▼
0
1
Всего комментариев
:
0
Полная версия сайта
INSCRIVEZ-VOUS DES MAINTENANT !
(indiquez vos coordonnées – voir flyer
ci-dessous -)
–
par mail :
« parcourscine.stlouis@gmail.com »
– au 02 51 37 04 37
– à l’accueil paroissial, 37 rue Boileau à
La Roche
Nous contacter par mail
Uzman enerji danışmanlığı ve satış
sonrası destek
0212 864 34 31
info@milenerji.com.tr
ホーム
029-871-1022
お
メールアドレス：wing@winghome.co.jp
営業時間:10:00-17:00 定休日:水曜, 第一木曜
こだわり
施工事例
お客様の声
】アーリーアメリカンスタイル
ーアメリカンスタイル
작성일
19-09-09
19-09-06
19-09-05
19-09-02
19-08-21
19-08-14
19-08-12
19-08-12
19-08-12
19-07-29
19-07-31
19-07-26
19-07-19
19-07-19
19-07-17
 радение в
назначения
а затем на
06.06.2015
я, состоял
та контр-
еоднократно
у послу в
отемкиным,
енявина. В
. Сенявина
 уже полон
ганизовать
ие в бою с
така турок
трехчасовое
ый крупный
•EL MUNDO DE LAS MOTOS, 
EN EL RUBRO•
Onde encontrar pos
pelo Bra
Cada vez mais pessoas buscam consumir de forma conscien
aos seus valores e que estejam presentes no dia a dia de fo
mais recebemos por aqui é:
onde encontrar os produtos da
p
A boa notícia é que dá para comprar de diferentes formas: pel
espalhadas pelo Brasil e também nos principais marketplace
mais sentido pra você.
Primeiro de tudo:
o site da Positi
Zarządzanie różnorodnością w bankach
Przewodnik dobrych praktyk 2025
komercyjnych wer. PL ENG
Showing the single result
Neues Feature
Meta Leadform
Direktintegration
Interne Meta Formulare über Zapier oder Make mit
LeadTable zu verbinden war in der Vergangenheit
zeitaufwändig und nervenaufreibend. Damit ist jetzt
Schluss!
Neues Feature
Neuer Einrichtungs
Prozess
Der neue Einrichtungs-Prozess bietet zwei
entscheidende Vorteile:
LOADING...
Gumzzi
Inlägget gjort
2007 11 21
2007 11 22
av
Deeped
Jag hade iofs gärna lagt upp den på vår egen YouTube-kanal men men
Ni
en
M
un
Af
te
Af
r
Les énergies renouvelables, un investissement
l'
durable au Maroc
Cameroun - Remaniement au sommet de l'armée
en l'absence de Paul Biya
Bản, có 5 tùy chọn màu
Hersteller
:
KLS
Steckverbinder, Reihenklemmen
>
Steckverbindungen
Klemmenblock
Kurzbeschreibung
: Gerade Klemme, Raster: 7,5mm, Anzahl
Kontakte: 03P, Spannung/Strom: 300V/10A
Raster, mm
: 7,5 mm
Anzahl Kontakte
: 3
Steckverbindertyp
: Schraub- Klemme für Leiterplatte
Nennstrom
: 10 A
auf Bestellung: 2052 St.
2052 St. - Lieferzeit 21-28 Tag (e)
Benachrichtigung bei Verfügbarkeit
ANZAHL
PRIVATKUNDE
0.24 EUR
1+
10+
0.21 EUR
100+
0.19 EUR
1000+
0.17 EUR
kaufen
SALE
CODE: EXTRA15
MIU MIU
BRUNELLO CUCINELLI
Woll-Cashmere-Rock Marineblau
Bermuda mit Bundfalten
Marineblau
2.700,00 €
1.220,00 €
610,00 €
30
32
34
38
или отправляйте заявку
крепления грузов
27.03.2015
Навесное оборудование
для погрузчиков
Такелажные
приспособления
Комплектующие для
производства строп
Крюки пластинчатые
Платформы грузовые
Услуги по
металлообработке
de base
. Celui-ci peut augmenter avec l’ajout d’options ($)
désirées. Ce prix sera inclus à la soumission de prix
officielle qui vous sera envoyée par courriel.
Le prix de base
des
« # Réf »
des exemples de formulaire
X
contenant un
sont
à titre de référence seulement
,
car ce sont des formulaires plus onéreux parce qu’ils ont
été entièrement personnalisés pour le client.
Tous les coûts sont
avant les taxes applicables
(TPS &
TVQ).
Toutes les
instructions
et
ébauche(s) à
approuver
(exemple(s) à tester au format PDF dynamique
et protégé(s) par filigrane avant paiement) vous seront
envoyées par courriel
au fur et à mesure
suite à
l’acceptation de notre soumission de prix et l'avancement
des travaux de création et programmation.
▲
Goal of the exercise: Only a number is wanted: how many lines above include "Kontakte"?

Output for this task: 2